╔══

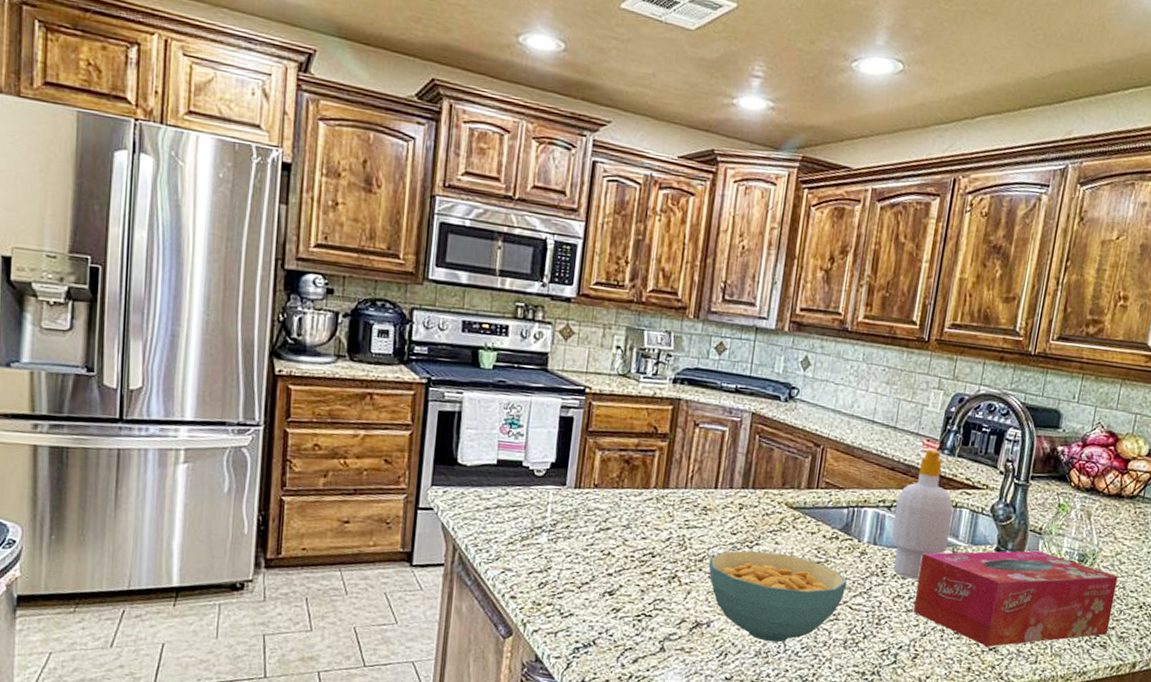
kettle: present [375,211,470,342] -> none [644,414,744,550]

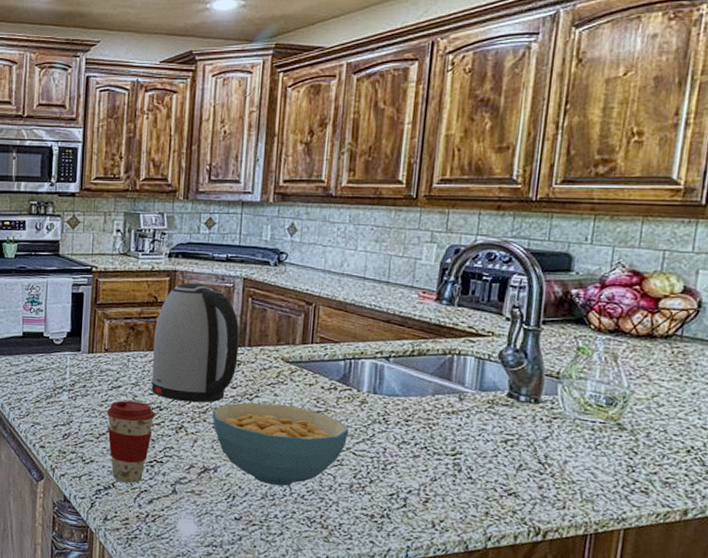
coffee cup: none [591,544,647,640] -> present [107,400,155,484]
kettle: none [644,414,744,550] -> present [151,282,240,403]
soap bottle: present [890,449,954,580] -> none [391,300,457,426]
tissue box: present [913,550,1118,647] -> none [421,395,657,492]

╚══

Return every entry of the data above verbatim, with no images included.

kettle: present [375,211,470,342] -> none [644,414,744,550]

coffee cup: none [591,544,647,640] -> present [107,400,155,484]
kettle: none [644,414,744,550] -> present [151,282,240,403]
soap bottle: present [890,449,954,580] -> none [391,300,457,426]
tissue box: present [913,550,1118,647] -> none [421,395,657,492]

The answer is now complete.